Khao kan chin (, ), khao ngiao (), or chin som ngiao (), also known as a steamed pudding with rice, is a dish from Northern Thailand. It is rice mixed with minced pork and pork blood, flavored with salt, sugar, a little of garlic, shallot, vegetable oil, and then steamed inside a banana leaf. It is commonly served with fried chopped garlic, fried dried bird chilies, and cucumber.

Etymology
In Northern Thailand, the word kan means 'squeeze' and chin means 'meat'. It is believed to be an origin of a dish name according to the cooking method.

History
Khao kan chin was originally a dish from Tai Yai ethnic before widespread to Lanna Kingdom or the Northern Thailand of Thailand.

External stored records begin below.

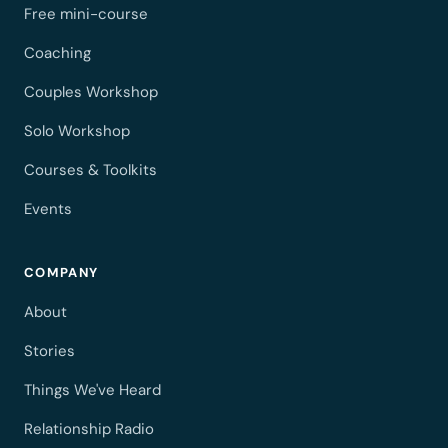
Free mini-course
Coaching
Couples Workshop
Solo Workshop
Courses & Toolkits
Events
COMPANY
About
Stories
Things We've Heard
Relationship Radio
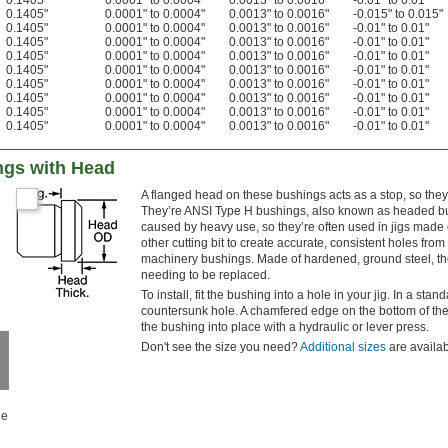
0.1405"
0.0001" to 0.0004"
0.0013" to 0.0016"
-0.01" to 0.01"
0.1405"
0.0001" to 0.0004"
0.0013" to 0.0016"
-0.015" to 0.015"
0.1405"
0.0001" to 0.0004"
0.0013" to 0.0016"
-0.01" to 0.01"
0.1405"
0.0001" to 0.0004"
0.0013" to 0.0016"
-0.01" to 0.01"
0.1405"
0.0001" to 0.0004"
0.0013" to 0.0016"
-0.01" to 0.01"
0.1405"
0.0001" to 0.0004"
0.0013" to 0.0016"
-0.01" to 0.01"
0.1405"
0.0001" to 0.0004"
0.0013" to 0.0016"
-0.01" to 0.01"
0.1405"
0.0001" to 0.0004"
0.0013" to 0.0016"
-0.01" to 0.01"
0.1405"
0.0001" to 0.0004"
0.0013" to 0.0016"
-0.01" to 0.01"
0.1405"
0.0001" to 0.0004"
0.0013" to 0.0016"
-0.01" to 0.01"
ings with Head
A flanged head on these bushings acts as a stop, so they
They’re ANSI Type H bushings, also known as headed bu
caused by heavy use, so they’re often used in jigs made of
other cutting bit to create accurate, consistent holes fr
machinery bushings. Made of hardened, ground steel, they
needing to be replaced.
To install, fit the bushing into a hole in your jig. In a stan
countersunk hole. A chamfered edge on the bottom of the 
the bushing into place with a hydraulic or lever press.
Don't see the size you need?
Additional sizes
are availab
le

It is sometimes called khao ngiao because in ancient time, Lanna ethnic used to call them "Ngiao" which implied to racism, in terms of insincere and tricky people. Therefore, Tai Yai cultures in the Northern Thailand of Thailand compose of the word ngiao in the end of their names. Tai Yai was the only ethnic that consumed rice, apart from other ethnics who preferred sticky rice for the main course. This has made Khao kan chin become one of hardly found Lanna dishes that made with rice.

Preparation
Squeezing the pork with lemongrass leaves can improve the smell before mixing it with rice, minced pork, then adding salt and sugar. Now the puddling rice is ready to be steamed, putting the rice on prepared banana leaves, folding both ends to the middle tightly, and steaming it for half an hour.

Side dishes
It can be served with fried chopped garlic, fried chopped shallot, fried dried bird chilies, onions, and cucumber. Also, it can be served as a side dish of nam ngiao.